Prompt: Reproduce the listing below with "extract" replaced by "list" and everything else unchanged, leaving out the pictures.
%%
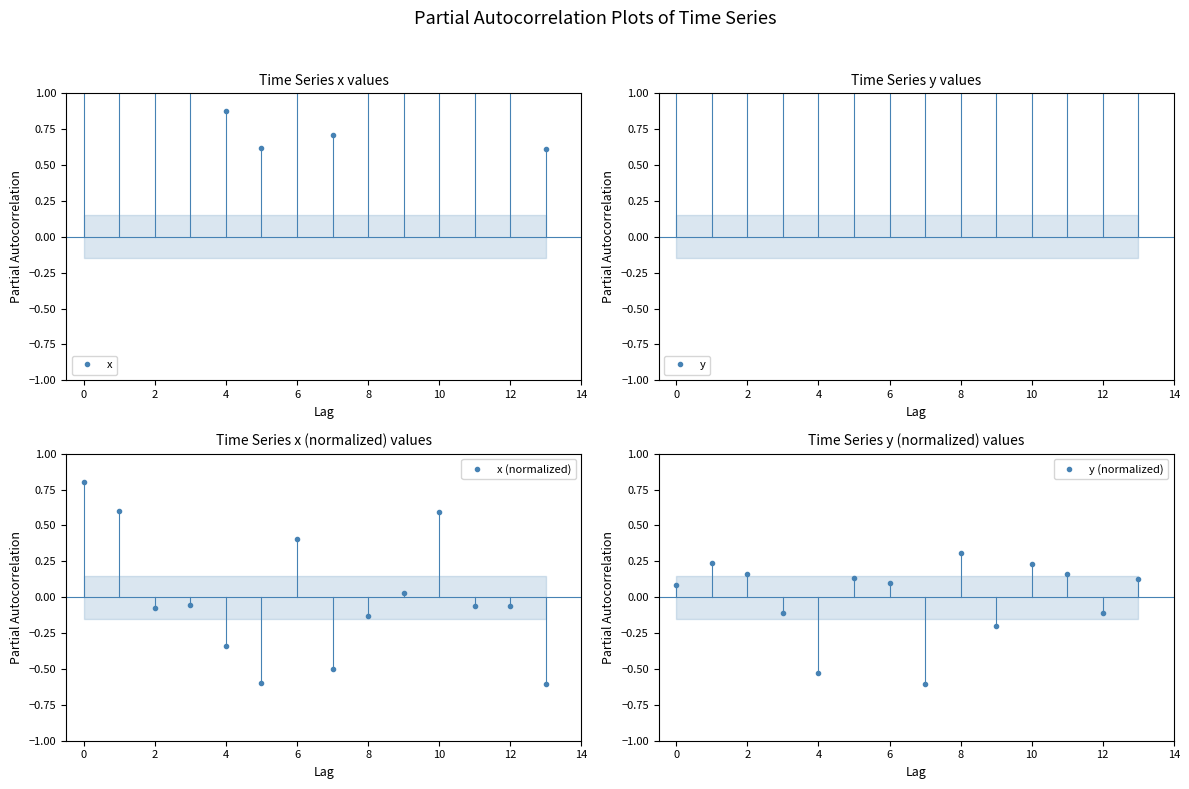

Reading right to left, extract all data points from this chart.

x: 0.6	1.2	1.2	1.8	1.2	1.1	0.7	1.6	0.6	0.9	1.2	1.1	1.8	2.0
y: 41.6	41.4	41.6	41.7	41.3	41.8	40.9	41.6	41.6	41.0	41.4	41.6	41.7	41.6
x (normalized): -0.6	-0.1	-0.1	0.6	0.0	-0.1	-0.5	0.4	-0.6	-0.3	-0.1	-0.1	0.6	0.8
y (normalized): 0.1	-0.1	0.2	0.2	-0.2	0.3	-0.6	0.1	0.1	-0.5	-0.1	0.2	0.2	0.1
%%
Response to the task:
Reading right to left, list all data points from this chart.

x: 0.6	1.2	1.2	1.8	1.2	1.1	0.7	1.6	0.6	0.9	1.2	1.1	1.8	2.0
y: 41.6	41.4	41.6	41.7	41.3	41.8	40.9	41.6	41.6	41.0	41.4	41.6	41.7	41.6
x (normalized): -0.6	-0.1	-0.1	0.6	0.0	-0.1	-0.5	0.4	-0.6	-0.3	-0.1	-0.1	0.6	0.8
y (normalized): 0.1	-0.1	0.2	0.2	-0.2	0.3	-0.6	0.1	0.1	-0.5	-0.1	0.2	0.2	0.1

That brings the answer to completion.